= Work required =
Retype the data from its start up to and including the line with "facing the viewer", leaving the pictures out of your answer.

= The input =
====================

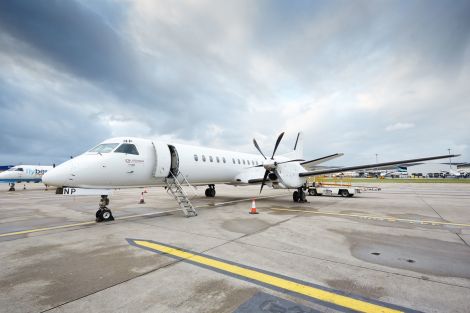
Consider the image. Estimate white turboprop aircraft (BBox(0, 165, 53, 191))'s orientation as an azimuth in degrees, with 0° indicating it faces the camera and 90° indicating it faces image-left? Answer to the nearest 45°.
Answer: approximately 90°

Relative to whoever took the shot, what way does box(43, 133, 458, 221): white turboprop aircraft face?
facing the viewer and to the left of the viewer

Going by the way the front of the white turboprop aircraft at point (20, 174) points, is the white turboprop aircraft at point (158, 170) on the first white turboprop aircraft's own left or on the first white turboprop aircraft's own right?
on the first white turboprop aircraft's own left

====================

= Finished task =
Consider the image. Estimate white turboprop aircraft (BBox(0, 165, 53, 191))'s orientation as an azimuth in degrees, with 0° indicating it faces the camera and 90° indicating it faces image-left? Answer to the nearest 45°.
Answer: approximately 90°

Relative to whoever took the shot, what way does box(43, 133, 458, 221): white turboprop aircraft face?
facing the viewer and to the left of the viewer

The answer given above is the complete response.